Information
----

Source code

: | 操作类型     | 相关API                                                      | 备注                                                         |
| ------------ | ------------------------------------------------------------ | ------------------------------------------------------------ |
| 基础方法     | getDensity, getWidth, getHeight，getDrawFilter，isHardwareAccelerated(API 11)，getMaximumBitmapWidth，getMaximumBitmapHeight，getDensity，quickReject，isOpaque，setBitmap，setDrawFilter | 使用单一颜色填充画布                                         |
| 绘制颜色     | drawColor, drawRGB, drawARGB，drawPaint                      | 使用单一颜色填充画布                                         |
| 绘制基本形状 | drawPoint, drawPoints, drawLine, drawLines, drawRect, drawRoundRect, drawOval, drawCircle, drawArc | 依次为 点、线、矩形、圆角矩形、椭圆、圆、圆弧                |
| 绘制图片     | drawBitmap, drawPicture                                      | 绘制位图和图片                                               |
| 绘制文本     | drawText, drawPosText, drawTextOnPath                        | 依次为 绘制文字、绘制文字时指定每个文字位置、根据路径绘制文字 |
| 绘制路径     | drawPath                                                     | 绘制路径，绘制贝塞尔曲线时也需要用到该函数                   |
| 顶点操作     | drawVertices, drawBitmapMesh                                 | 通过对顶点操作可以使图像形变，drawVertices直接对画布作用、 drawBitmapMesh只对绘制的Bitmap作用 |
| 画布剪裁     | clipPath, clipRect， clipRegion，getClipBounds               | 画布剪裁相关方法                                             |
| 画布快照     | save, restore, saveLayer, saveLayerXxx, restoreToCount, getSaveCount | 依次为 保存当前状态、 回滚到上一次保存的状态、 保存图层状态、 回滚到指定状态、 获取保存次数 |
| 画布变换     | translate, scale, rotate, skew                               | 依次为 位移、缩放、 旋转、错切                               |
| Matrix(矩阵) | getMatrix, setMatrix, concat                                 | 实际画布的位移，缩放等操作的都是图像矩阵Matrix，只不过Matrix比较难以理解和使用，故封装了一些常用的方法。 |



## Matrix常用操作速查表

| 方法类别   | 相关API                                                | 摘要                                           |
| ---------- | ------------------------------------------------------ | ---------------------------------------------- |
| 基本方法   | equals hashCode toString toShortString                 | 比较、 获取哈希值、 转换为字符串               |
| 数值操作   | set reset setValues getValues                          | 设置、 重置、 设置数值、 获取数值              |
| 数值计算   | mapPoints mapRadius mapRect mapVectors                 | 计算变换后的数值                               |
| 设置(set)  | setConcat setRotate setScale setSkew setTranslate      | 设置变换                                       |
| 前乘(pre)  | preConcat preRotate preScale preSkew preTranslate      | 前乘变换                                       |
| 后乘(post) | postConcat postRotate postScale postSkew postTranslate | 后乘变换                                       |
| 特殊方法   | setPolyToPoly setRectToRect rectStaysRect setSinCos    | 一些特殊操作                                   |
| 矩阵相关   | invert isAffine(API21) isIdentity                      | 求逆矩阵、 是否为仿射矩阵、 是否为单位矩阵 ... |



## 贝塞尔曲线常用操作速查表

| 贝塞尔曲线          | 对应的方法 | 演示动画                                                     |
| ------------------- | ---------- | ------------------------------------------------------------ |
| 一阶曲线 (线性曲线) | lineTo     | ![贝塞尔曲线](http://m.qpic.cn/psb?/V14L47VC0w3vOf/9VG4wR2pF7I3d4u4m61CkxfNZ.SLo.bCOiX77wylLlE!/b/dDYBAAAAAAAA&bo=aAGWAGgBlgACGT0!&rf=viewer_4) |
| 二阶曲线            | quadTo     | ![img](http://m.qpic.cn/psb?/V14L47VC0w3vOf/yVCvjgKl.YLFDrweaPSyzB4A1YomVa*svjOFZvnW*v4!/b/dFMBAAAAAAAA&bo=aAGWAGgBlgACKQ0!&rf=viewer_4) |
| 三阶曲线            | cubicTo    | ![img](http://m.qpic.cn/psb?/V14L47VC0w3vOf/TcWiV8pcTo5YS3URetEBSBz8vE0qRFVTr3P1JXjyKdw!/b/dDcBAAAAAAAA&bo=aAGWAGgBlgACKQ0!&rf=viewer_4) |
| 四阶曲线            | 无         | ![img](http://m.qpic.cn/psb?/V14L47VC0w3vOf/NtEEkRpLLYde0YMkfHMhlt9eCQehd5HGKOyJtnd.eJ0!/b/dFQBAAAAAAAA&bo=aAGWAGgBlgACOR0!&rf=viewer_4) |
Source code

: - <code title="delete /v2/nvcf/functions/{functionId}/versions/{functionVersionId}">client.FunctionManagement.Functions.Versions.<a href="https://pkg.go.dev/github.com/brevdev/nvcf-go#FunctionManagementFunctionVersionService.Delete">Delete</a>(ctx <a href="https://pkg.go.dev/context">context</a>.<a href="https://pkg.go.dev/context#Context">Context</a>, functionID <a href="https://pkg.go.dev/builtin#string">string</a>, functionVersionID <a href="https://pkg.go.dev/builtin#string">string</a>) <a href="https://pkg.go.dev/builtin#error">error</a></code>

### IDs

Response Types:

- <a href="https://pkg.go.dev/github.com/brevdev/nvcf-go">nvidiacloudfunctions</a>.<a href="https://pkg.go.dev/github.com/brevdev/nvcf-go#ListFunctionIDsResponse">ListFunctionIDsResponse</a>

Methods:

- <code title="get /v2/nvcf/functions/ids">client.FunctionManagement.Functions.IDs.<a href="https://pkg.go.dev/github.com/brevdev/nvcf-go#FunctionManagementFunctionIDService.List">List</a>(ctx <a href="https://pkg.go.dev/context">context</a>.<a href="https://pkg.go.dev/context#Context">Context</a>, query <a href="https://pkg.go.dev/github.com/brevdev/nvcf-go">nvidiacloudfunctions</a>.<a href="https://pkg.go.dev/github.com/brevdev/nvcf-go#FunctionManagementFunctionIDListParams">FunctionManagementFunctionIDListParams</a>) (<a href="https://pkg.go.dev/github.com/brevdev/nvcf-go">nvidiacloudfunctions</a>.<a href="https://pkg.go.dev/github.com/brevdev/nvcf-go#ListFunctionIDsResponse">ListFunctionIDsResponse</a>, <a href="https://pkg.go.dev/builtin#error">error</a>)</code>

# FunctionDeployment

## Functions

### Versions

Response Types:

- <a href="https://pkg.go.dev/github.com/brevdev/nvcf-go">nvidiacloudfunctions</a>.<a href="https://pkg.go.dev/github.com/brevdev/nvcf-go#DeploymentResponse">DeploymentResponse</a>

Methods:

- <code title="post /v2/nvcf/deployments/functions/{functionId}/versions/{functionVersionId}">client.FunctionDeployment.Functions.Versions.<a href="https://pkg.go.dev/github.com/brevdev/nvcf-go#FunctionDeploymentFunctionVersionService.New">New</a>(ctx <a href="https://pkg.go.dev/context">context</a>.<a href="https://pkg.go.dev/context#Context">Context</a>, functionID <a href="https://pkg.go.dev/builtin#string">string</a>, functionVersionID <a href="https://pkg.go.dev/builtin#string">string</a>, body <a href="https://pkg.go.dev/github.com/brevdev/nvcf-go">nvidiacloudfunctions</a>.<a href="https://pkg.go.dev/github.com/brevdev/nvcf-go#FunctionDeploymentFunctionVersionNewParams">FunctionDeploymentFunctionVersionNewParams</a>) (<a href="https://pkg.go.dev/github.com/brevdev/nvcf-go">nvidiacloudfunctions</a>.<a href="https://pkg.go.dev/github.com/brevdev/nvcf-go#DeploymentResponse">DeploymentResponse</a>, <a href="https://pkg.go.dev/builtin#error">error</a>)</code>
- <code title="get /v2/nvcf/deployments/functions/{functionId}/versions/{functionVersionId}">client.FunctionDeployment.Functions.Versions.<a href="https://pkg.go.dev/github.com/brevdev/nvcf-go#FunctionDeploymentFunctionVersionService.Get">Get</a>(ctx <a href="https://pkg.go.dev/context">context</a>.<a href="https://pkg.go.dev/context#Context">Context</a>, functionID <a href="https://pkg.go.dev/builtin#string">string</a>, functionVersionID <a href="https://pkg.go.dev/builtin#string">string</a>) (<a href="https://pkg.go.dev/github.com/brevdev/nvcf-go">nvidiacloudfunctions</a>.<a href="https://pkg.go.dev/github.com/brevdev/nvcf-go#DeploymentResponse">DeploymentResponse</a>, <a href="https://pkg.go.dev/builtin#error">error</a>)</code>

----

What needs to be done
Set the material down exactly as written, starting at its first line. The line containing "scale, rotate, skew" is the last one to include.

Task response
Source code

: | 操作类型     | 相关API                                                      | 备注                                                         |
| ------------ | ------------------------------------------------------------ | ------------------------------------------------------------ |
| 基础方法     | getDensity, getWidth, getHeight，getDrawFilter，isHardwareAccelerated(API 11)，getMaximumBitmapWidth，getMaximumBitmapHeight，getDensity，quickReject，isOpaque，setBitmap，setDrawFilter | 使用单一颜色填充画布                                         |
| 绘制颜色     | drawColor, drawRGB, drawARGB，drawPaint                      | 使用单一颜色填充画布                                         |
| 绘制基本形状 | drawPoint, drawPoints, drawLine, drawLines, drawRect, drawRoundRect, drawOval, drawCircle, drawArc | 依次为 点、线、矩形、圆角矩形、椭圆、圆、圆弧                |
| 绘制图片     | drawBitmap, drawPicture                                      | 绘制位图和图片                                               |
| 绘制文本     | drawText, drawPosText, drawTextOnPath                        | 依次为 绘制文字、绘制文字时指定每个文字位置、根据路径绘制文字 |
| 绘制路径     | drawPath                                                     | 绘制路径，绘制贝塞尔曲线时也需要用到该函数                   |
| 顶点操作     | drawVertices, drawBitmapMesh                                 | 通过对顶点操作可以使图像形变，drawVertices直接对画布作用、 drawBitmapMesh只对绘制的Bitmap作用 |
| 画布剪裁     | clipPath, clipRect， clipRegion，getClipBounds               | 画布剪裁相关方法                                             |
| 画布快照     | save, restore, saveLayer, saveLayerXxx, restoreToCount, getSaveCount | 依次为 保存当前状态、 回滚到上一次保存的状态、 保存图层状态、 回滚到指定状态、 获取保存次数 |
| 画布变换     | translate, scale, rotate, skew                               | 依次为 位移、缩放、 旋转、错切                               |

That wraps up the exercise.